The judge agreed with us. The judge placed no importance on the fact that IT Consultancy did not sign the consultancy agreement. The judge found:

  • The IT Consultancy’s actions were consistent with the consultancy agreement’s terms:
    • Both parties had developed the software in mutual agreement;
  • The judge found the consultancy agreement valid;
  • Our client was within its right to unreservedly exploit its intellectual property ownership.

The judge:

  • Denied IT Consulancy an injunction;
  • Directed IT Consultancy to assign all its intellectual property rights to our client.

Conclusions

When working with consultants, define who owns the intellectual property. Many large software companies were founded on the back of a client’s software development project.  Many consultants can write code. Only you, the client, really understands the problem and solution. Consultants have every incentive to claim the IP.

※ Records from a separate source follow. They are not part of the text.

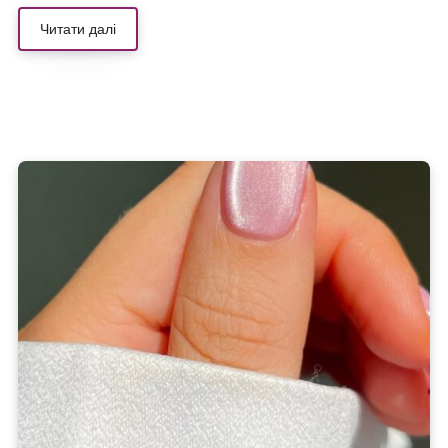
Читати далі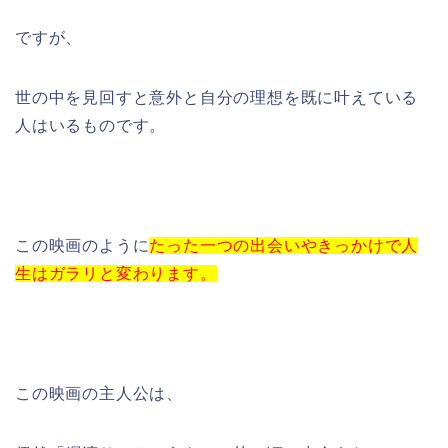
ですが、
世の中を見回すと意外と自分の理想を既に叶えている
人はいるものです。
この映画のように
たった一つの出会いやきっかけで人
生はガラリと変わります。
この映画の主人公は、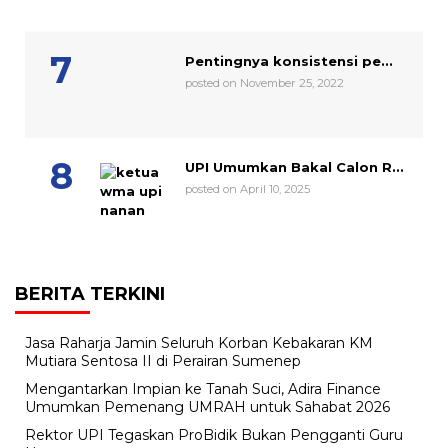
Pentingnya konsistensi pe...
posted on November 25, 2022
UPI Umumkan Bakal Calon R...
posted on April 10, 2025
BERITA TERKINI
Jasa Raharja Jamin Seluruh Korban Kebakaran KM
Mutiara Sentosa II di Perairan Sumenep
Mengantarkan Impian ke Tanah Suci, Adira Finance
Umumkan Pemenang UMRAH untuk Sahabat 2026
Rektor UPI Tegaskan ProBidik Bukan Pengganti Guru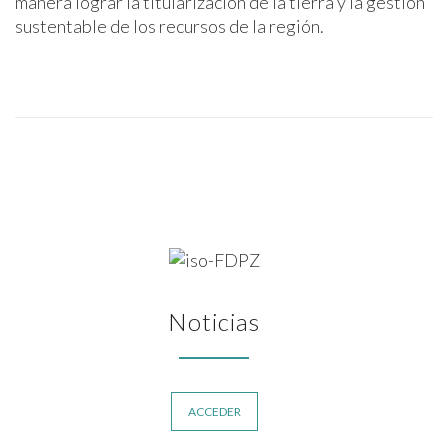
manera lograr la titularización de la tierra y la gestión
sustentable de los recursos de la región.
Noticias
ACCEDER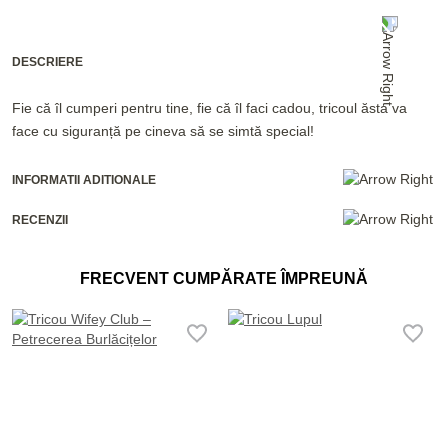
DESCRIERE
Fie că îl cumperi pentru tine, fie că îl faci cadou, tricoul ăsta va
face cu siguranță pe cineva să se simtă special!
INFORMATII ADITIONALE
RECENZII
FRECVENT CUMPĂRATE ÎMPREUNĂ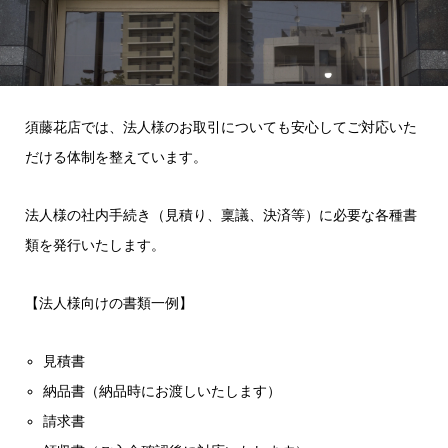
須藤花店では、法人様のお取引についても安心してご対応いた
だける体制を整えています。
法人様の社内手続き（見積り、稟議、決済等）に必要な各種書
類を発行いたします。
【法人様向けの書類一例】
見積書
納品書（納品時にお渡しいたします）
請求書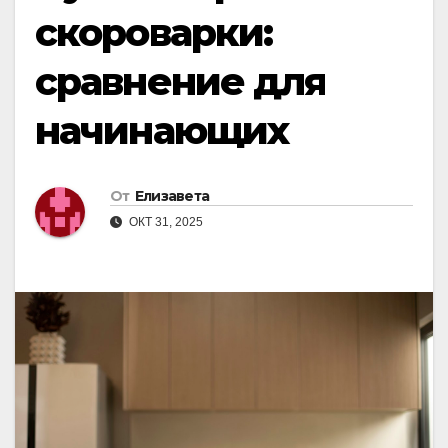
скороварки:
сравнение для
начинающих
От
Елизавета
ОКТ 31, 2025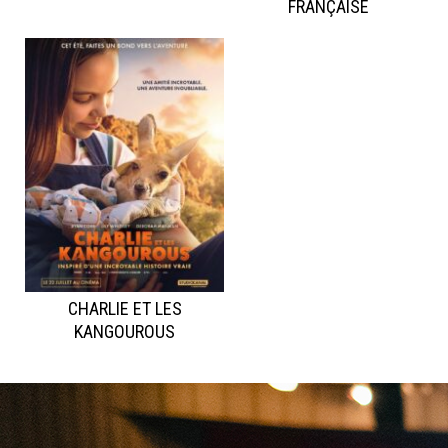
FRANÇAISE
CHARLIE ET LES
KANGOUROUS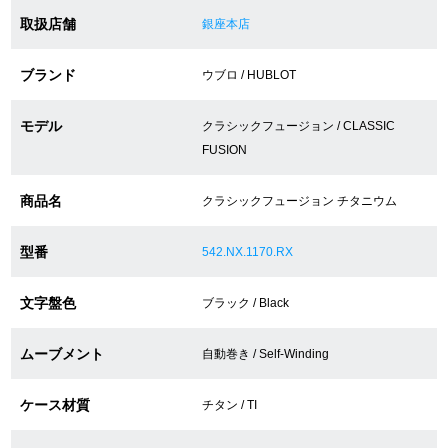
取扱店舗
銀座本店
ショップサービス
ブランド
ウブロ / HUBLOT
保証・アフターサービス
モデル
クラシックフュージョン / CLASSIC
FUSION
ラッピングサービス
腕時計サイズ調整サービス
商品名
クラシックフュージョン チタニウム
店舗受け取りサービス
型番
542.NX.1170.RX
店舗取り寄せサービス
文字盤色
ブラック / Black
ムーブメント
自動巻き / Self-Winding
買取・下取りをご希望の方
ケース材質
チタン / TI
買取・下取りはこちら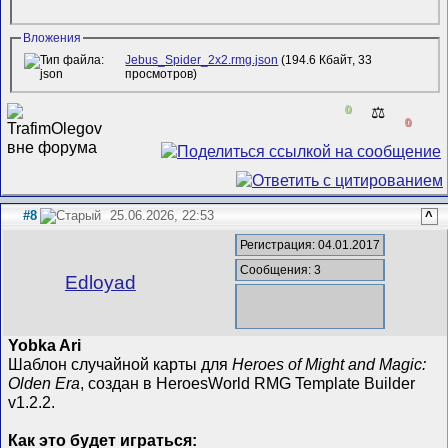
Вложения
Jebus_Spider_2x2.rmg.json
(194.6 Кбайт, 33
просмотров)
0
⚖️
0
#8
25.06.2026, 22:53
^
Регистрация: 04.01.2017
Сообщения: 3
Edloyad
Yobka Ari
Шаблон случайной карты для
Heroes of Might and Magic:
Olden Era
, создан в HeroesWorld RMG Template Builder
v1.2.2.
Как это будет играться: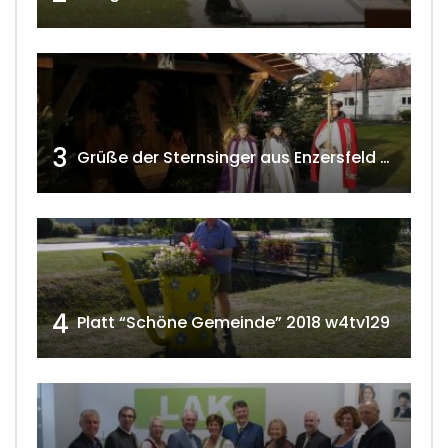
3
Grüße der Sternsinger aus Enzersfeld – Klein-Engersdorf 2021 w4tv169
4
Platt “Schöne Gemeinde” 2018 w4tv129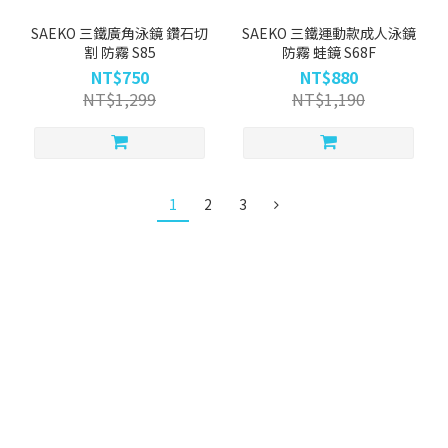
SAEKO 三鐵廣角泳鏡 鑽石切
SAEKO 三鐵運動款成人泳鏡
割 防霧 S85
防霧 蛙鏡 S68F
NT$750
NT$880
NT$1,299
NT$1,190
1
2
3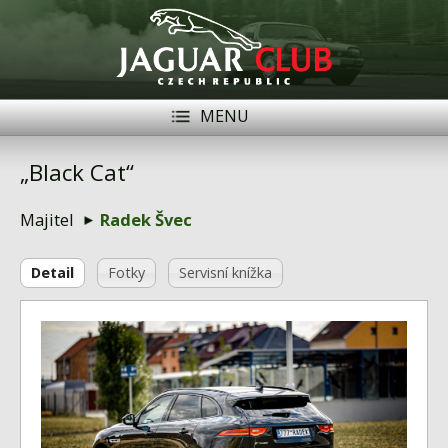
MENU
Registrace
Přihlásit se
„Black Cat“
Historie
Majitel
Radek Švec
Modely Jaguar
Detail
Fotky
Servisní knížka
Členové
Naše vozy
Akce
Inzerce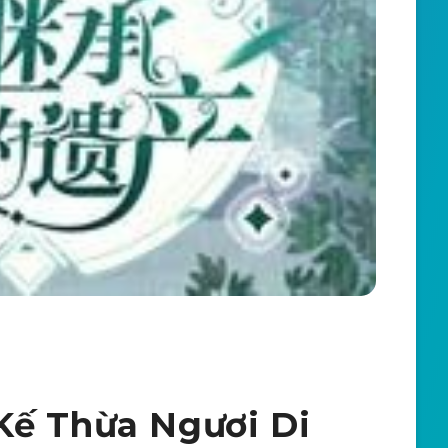
Kế Thừa Ngươi Di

We establish your intellectual property rights at the outset.  This prevents costly disputes or the loss of your IP.  Set out these rights before work begins.

It is often difficult to make collaborations. Often each party has it’s own and different:

  • Interests;
  • Objectives;
  • Timeframes;
  • Committment to the project.

It requires commercial know-how to adopt appropriate business arrangements that work for both parties, and draft an appropriate agreement. Uniquely, we combine commercial, IP and tax expertise within a tight-knit group.